── Source material

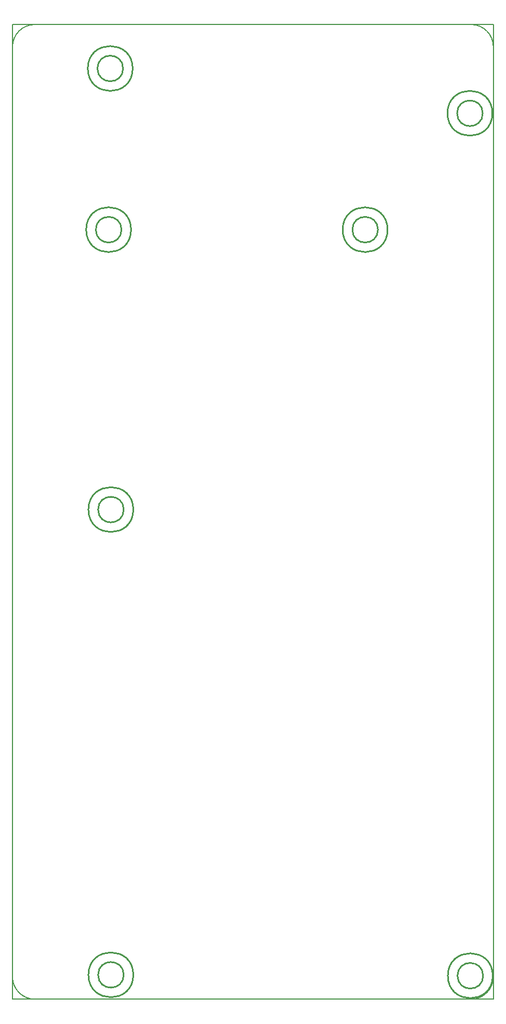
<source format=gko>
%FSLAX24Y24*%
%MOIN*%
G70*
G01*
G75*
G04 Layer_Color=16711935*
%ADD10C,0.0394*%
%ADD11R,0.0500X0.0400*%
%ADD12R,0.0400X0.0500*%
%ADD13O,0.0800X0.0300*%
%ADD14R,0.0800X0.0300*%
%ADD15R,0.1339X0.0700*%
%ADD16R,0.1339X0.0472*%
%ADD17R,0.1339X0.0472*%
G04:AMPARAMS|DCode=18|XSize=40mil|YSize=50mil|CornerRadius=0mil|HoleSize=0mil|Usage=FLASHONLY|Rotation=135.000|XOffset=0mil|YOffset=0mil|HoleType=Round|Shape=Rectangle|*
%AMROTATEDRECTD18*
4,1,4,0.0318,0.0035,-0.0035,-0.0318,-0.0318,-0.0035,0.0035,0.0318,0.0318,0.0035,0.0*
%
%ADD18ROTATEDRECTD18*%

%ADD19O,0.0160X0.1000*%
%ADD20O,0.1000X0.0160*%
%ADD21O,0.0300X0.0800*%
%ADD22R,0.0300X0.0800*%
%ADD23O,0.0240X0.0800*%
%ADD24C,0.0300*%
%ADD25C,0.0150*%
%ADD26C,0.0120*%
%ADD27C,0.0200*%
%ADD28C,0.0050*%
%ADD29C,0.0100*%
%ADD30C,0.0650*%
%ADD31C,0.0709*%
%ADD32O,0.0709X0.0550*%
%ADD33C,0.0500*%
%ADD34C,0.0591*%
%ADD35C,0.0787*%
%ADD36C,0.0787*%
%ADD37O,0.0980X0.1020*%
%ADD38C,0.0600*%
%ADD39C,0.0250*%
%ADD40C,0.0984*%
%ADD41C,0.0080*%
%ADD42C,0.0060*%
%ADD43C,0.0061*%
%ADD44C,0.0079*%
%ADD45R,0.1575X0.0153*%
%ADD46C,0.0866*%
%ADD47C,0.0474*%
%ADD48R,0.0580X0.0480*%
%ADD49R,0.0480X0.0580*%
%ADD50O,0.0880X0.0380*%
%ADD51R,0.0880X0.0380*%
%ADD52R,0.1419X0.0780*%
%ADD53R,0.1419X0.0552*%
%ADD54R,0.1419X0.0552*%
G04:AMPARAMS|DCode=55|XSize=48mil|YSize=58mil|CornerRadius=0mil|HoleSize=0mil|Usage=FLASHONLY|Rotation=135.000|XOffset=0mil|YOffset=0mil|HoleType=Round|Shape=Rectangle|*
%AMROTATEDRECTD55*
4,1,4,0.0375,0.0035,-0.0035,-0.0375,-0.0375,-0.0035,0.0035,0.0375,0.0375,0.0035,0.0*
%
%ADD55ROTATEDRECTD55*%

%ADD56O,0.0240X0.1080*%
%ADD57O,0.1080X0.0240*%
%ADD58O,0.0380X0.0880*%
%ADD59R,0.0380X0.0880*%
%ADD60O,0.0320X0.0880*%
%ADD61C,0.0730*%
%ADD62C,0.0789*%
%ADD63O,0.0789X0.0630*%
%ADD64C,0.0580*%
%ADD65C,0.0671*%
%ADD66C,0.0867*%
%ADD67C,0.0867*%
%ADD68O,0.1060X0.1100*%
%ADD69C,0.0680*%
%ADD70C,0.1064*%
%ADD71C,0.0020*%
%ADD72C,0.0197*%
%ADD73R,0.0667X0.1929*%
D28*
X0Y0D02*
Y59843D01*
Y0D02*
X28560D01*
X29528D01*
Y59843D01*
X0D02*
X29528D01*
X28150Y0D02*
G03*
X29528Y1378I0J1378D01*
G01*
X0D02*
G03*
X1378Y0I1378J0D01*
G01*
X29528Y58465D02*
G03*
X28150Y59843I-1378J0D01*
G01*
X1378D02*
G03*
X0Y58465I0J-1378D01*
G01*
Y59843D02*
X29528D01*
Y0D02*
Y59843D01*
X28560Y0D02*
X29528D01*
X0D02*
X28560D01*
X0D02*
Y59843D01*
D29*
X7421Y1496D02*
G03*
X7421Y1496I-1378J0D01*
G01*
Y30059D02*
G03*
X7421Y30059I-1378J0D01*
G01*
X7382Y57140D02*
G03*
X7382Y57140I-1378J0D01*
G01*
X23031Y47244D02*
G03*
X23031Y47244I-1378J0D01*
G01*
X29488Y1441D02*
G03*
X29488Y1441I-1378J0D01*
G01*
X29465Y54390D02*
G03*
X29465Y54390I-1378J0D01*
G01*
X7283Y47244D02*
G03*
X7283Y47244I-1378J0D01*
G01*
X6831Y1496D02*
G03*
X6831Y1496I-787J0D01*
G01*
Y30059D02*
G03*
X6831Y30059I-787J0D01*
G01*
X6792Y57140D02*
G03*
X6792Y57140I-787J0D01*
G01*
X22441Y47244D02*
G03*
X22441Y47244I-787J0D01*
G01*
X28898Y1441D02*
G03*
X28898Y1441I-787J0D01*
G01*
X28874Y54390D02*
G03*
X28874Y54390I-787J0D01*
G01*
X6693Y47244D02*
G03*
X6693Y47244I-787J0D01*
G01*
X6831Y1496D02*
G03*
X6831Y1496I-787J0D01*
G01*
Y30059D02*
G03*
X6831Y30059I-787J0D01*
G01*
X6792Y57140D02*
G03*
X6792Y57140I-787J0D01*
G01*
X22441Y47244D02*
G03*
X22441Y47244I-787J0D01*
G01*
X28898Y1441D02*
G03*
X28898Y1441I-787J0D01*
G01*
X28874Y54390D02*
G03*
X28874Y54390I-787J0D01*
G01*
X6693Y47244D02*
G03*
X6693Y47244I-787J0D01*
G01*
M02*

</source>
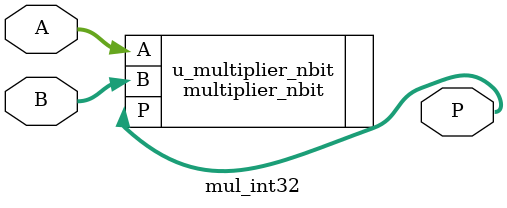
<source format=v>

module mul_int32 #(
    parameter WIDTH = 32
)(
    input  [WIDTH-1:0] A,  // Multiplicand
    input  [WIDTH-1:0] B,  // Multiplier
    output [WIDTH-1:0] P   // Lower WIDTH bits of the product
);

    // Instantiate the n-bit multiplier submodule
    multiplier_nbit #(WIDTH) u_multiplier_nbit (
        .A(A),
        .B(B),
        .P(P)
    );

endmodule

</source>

────

**Work required**. Go line by line through the data, copying each one that contains the word "YOffset".

**Exercise answer**.
G04:AMPARAMS|DCode=18|XSize=40mil|YSize=50mil|CornerRadius=0mil|HoleSize=0mil|Usage=FLASHONLY|Rotation=135.000|XOffset=0mil|YOffset=0mil|HoleType=Round|Shape=Rectangle|*
G04:AMPARAMS|DCode=55|XSize=48mil|YSize=58mil|CornerRadius=0mil|HoleSize=0mil|Usage=FLASHONLY|Rotation=135.000|XOffset=0mil|YOffset=0mil|HoleType=Round|Shape=Rectangle|*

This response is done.